━━━━━ GIVEN MATERIAL ━━━━━

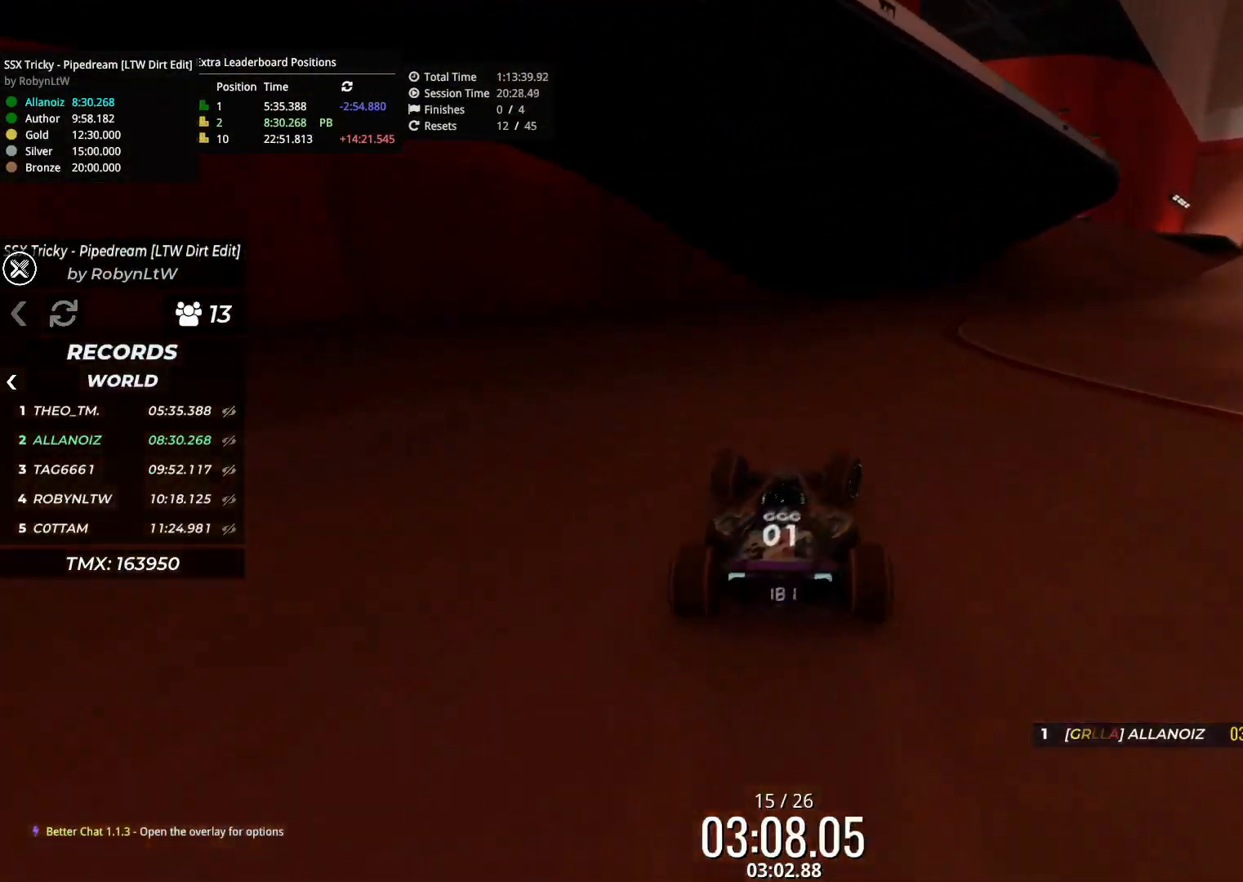
{"keys": ["right", "up"], "events": []}
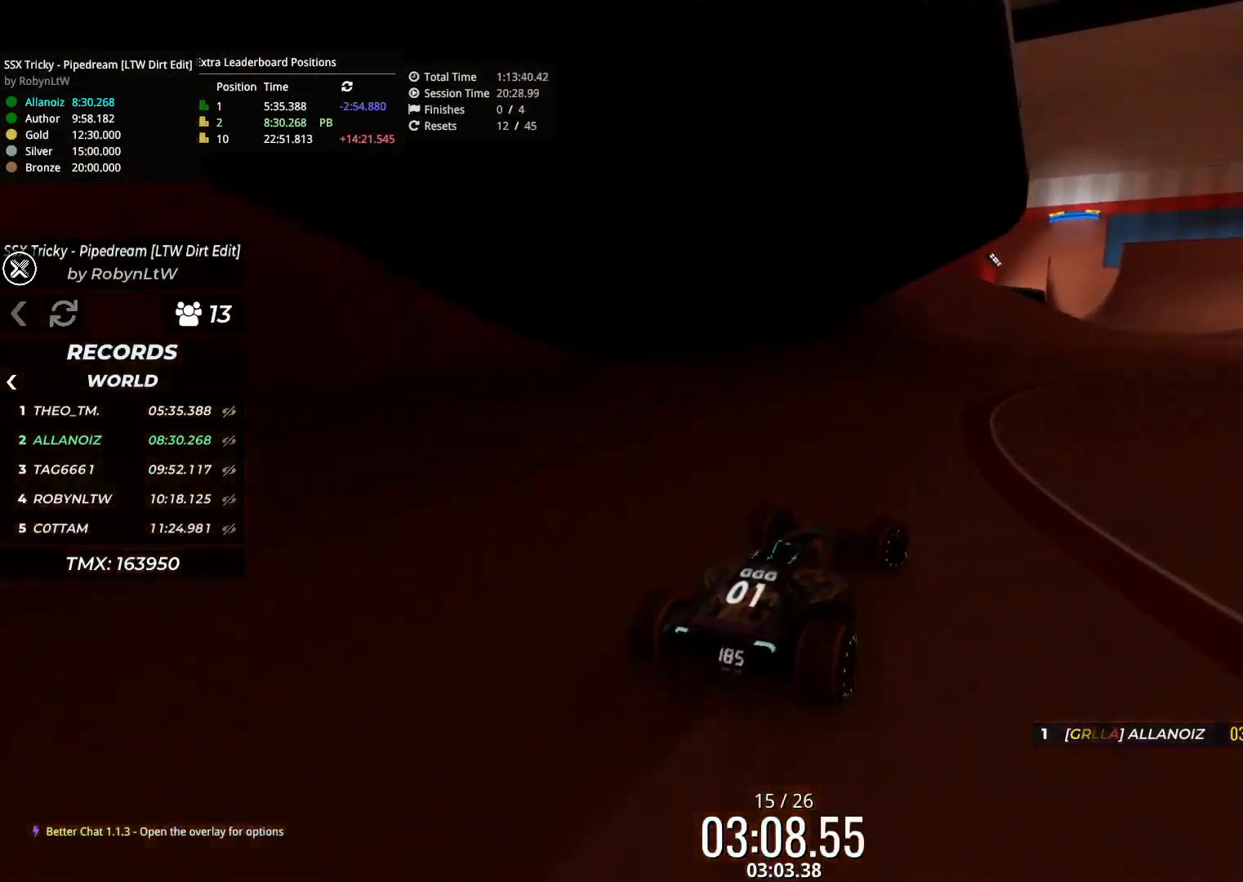
{"keys": ["right", "up"], "events": []}
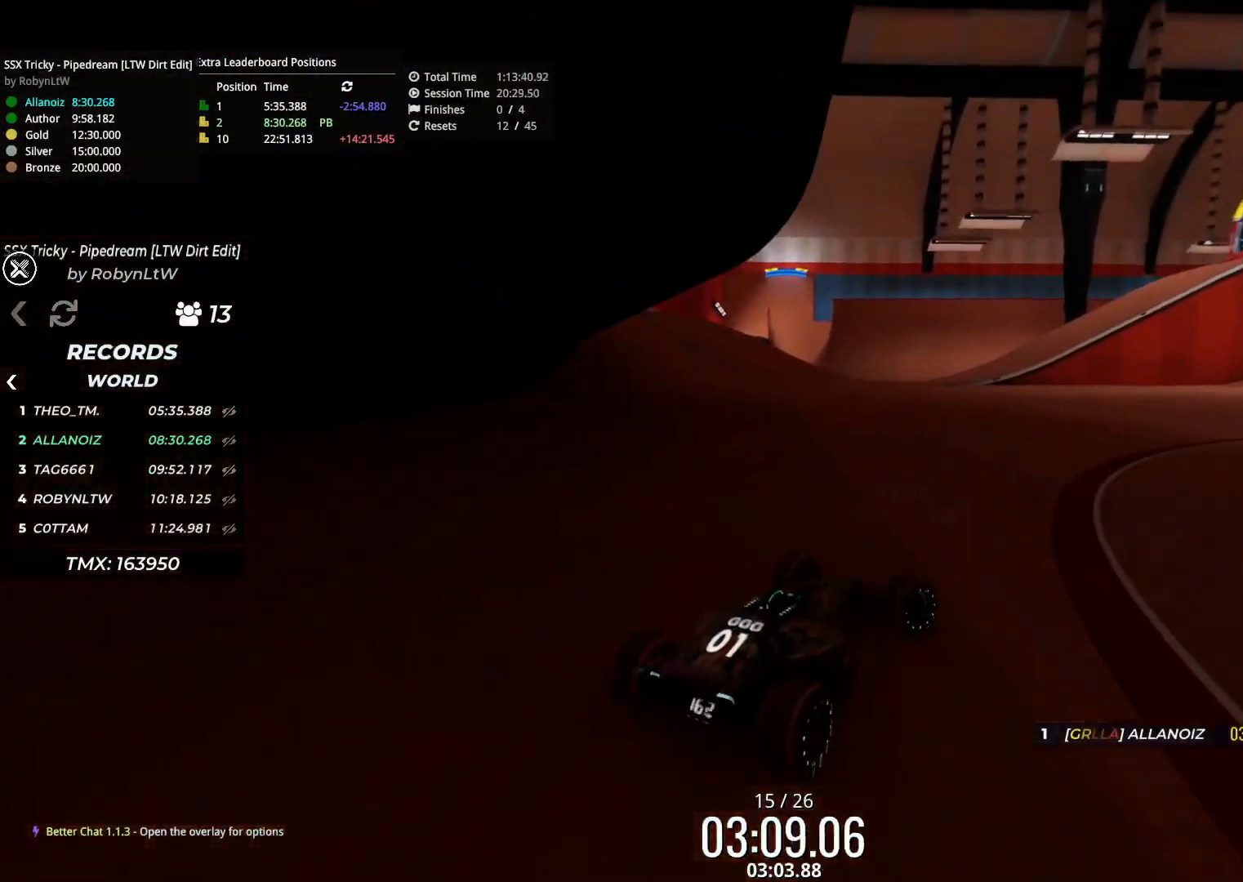
{"keys": ["up"], "events": [[117, "right", "up"], [333, "right", "down"], [500, "right", "up"]]}
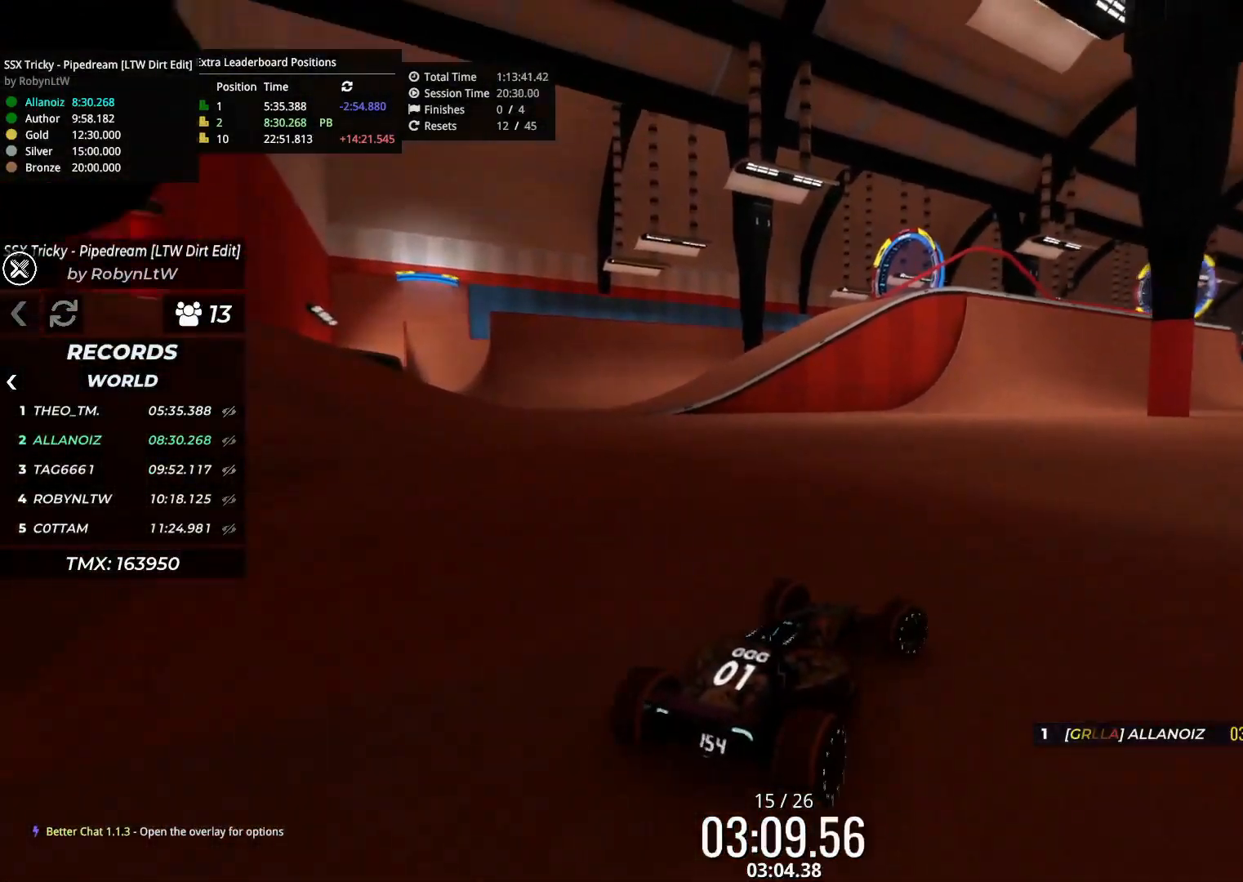
{"keys": ["up"], "events": [[150, "right", "down"], [283, "right", "up"]]}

━━━━━

● **TRY IT**
Set down every line above exactly, pictures excluded.

● **ANSWER TO THIS TASK**
{"keys": ["right", "up"], "events": []}
{"keys": ["right", "up"], "events": []}
{"keys": ["up"], "events": [[117, "right", "up"], [333, "right", "down"], [500, "right", "up"]]}
{"keys": ["up"], "events": [[150, "right", "down"], [283, "right", "up"]]}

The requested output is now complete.